I have stopped saying, "I can't." It's changed to words like, "Maybe not now, but soon." Or, "I still need to learn a few more things before God will open up that door." And I really do, still need to learn a lot, because just the other day I slipped a bit. I took a survey. A survey on Facebook that was based on the date of my birthday and it would tell me what jobs I would be good at and what I was born to do.
- Housekeeper (LOL!)
- Home Decorator/Interior Designer (LOL!)
Although, some items on this list are not far off from what is instinctual for me and I could see myself doing this job, I am still shaking my head as to why I took that survey in the first place. Instead of trusting God, I looked to the world to tell me what my Creator had in mind for me to do, and for just a moment (actually a few moments), I second guessed the dream. I got confused again and I wondered, "is this really what God wants me to do? Because maybe... just maybe... He really wanted me to be a Interior Designer?"

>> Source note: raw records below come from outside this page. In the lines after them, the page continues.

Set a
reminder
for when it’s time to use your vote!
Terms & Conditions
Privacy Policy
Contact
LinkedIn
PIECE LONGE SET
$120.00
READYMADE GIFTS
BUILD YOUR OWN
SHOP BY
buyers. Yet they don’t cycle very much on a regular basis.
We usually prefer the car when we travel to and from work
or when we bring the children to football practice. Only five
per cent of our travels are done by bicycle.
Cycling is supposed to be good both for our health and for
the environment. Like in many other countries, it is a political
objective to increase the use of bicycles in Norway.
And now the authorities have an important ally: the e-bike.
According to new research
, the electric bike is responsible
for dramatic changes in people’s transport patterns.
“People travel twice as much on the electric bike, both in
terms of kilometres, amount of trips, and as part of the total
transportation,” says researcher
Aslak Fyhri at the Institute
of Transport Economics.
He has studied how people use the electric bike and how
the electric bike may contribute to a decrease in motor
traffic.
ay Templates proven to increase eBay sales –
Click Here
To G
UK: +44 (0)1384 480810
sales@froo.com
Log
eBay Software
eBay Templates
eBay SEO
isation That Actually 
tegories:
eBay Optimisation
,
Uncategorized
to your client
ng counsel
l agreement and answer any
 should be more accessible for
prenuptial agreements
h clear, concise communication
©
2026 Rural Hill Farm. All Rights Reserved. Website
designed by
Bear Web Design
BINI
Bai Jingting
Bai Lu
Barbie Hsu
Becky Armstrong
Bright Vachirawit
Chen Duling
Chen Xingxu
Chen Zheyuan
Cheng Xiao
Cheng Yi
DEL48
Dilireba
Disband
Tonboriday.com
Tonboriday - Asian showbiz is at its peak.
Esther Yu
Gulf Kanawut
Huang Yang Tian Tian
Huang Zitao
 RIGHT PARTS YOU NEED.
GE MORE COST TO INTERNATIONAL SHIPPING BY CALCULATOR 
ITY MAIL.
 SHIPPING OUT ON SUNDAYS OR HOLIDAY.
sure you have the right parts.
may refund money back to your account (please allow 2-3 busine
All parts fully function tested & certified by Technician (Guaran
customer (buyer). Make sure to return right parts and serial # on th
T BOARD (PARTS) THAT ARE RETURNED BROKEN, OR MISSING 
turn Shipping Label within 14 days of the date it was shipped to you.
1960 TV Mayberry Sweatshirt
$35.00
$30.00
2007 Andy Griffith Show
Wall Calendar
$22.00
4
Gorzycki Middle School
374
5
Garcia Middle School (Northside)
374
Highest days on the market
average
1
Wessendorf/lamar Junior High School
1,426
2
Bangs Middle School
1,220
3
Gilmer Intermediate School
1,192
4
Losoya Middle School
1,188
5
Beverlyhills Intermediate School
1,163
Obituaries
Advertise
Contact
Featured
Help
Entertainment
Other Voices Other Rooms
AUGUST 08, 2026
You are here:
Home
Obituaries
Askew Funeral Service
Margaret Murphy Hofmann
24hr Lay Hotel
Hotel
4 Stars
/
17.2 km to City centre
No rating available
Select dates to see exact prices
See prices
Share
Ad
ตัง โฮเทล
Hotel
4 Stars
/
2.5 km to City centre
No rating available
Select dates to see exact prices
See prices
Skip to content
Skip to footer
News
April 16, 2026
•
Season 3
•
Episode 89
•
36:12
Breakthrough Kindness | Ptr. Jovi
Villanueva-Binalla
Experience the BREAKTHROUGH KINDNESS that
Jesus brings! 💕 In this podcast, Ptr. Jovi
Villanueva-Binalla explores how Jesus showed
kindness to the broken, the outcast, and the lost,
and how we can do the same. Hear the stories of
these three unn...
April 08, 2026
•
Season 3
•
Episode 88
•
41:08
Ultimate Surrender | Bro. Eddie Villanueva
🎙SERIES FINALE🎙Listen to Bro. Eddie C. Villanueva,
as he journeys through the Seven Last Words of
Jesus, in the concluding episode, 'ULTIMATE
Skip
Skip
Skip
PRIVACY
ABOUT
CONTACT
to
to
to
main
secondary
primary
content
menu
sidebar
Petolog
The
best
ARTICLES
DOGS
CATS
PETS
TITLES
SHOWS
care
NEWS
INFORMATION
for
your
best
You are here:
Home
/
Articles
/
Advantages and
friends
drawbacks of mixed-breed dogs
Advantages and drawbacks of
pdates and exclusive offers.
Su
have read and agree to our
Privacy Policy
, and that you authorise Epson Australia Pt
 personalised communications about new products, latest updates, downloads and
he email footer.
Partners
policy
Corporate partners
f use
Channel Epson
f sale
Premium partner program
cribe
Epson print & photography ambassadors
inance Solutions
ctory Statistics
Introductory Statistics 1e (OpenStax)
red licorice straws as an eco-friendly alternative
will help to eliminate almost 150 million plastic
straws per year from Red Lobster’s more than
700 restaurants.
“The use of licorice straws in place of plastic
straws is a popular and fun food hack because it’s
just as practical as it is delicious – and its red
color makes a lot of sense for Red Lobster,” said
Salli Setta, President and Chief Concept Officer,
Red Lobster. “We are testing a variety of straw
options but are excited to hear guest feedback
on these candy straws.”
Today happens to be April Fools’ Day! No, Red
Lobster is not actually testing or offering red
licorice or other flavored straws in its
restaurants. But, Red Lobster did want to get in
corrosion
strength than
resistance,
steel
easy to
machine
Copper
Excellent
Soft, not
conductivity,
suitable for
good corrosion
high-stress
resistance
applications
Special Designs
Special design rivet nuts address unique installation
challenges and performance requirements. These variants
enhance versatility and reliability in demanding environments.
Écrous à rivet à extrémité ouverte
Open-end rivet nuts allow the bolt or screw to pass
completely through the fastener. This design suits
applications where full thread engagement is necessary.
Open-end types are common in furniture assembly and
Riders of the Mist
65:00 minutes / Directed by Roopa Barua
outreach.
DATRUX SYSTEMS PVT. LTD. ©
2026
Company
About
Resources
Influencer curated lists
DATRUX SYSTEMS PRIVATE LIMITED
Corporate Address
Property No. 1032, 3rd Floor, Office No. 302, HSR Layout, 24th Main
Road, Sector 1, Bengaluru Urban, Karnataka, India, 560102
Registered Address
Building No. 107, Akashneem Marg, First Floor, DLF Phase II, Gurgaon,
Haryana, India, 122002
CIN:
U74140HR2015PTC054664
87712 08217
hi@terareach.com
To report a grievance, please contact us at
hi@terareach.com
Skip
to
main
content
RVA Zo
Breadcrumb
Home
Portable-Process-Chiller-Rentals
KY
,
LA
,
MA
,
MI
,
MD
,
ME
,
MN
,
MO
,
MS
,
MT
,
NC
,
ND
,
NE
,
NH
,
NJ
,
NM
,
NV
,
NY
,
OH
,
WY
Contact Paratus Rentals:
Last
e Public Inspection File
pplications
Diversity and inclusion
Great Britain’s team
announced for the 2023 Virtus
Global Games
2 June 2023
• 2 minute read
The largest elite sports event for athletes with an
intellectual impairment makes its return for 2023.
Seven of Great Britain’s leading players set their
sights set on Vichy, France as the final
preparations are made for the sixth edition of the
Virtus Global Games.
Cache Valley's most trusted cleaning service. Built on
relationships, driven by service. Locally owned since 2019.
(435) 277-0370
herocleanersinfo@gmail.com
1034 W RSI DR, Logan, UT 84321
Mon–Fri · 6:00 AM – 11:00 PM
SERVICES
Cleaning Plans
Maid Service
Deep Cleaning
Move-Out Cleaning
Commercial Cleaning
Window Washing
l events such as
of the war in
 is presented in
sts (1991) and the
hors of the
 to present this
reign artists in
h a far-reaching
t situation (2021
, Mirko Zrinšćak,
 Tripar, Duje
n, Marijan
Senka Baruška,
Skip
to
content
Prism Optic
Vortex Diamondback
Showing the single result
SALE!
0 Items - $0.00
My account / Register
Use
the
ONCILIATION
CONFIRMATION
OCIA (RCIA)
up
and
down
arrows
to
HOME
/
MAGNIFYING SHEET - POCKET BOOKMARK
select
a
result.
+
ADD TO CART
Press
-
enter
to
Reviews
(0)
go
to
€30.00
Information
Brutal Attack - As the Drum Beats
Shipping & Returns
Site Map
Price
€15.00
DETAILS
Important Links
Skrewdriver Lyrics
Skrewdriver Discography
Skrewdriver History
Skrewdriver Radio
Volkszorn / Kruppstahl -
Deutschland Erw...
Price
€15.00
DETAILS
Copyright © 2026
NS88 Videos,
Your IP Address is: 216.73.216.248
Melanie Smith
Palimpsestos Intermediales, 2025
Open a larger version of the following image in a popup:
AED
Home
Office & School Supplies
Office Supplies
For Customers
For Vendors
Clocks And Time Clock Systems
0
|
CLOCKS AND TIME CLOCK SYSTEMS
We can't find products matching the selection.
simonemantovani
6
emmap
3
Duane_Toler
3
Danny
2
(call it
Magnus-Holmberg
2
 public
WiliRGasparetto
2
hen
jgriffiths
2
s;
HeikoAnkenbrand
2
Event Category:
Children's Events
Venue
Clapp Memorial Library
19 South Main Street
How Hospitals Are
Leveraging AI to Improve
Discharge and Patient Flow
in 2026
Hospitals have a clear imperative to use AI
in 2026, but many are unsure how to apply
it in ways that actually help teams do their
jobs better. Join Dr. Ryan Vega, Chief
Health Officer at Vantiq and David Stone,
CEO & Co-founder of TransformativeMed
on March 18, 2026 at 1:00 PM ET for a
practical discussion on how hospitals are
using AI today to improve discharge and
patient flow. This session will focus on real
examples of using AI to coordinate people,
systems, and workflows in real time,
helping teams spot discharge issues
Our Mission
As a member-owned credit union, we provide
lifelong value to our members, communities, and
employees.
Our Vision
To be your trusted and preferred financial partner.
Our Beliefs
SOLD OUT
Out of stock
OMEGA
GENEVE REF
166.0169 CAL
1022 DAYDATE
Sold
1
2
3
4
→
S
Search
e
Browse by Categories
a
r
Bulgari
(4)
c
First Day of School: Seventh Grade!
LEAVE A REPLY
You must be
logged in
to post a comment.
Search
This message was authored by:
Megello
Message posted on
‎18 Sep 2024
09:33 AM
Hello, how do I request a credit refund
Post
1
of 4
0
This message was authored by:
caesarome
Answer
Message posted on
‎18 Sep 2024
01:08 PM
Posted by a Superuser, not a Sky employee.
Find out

(You can stop laughing now, Krista, Betty and Tamara! - the D4N's ladies who have had coffee at my house - they know the truth).
Sometimes change is fast and furious,
Sometimes change takes time.
Prepare your mind for action,
Prepare your will for self-control.
Set your hope on the grace been given to you,
and be holy in all you do. (Paraphrase 1 Peter 1:13-16)
“We have not yet been shown what we will be in the future…. But… we will be like Him.” (1John 3:2).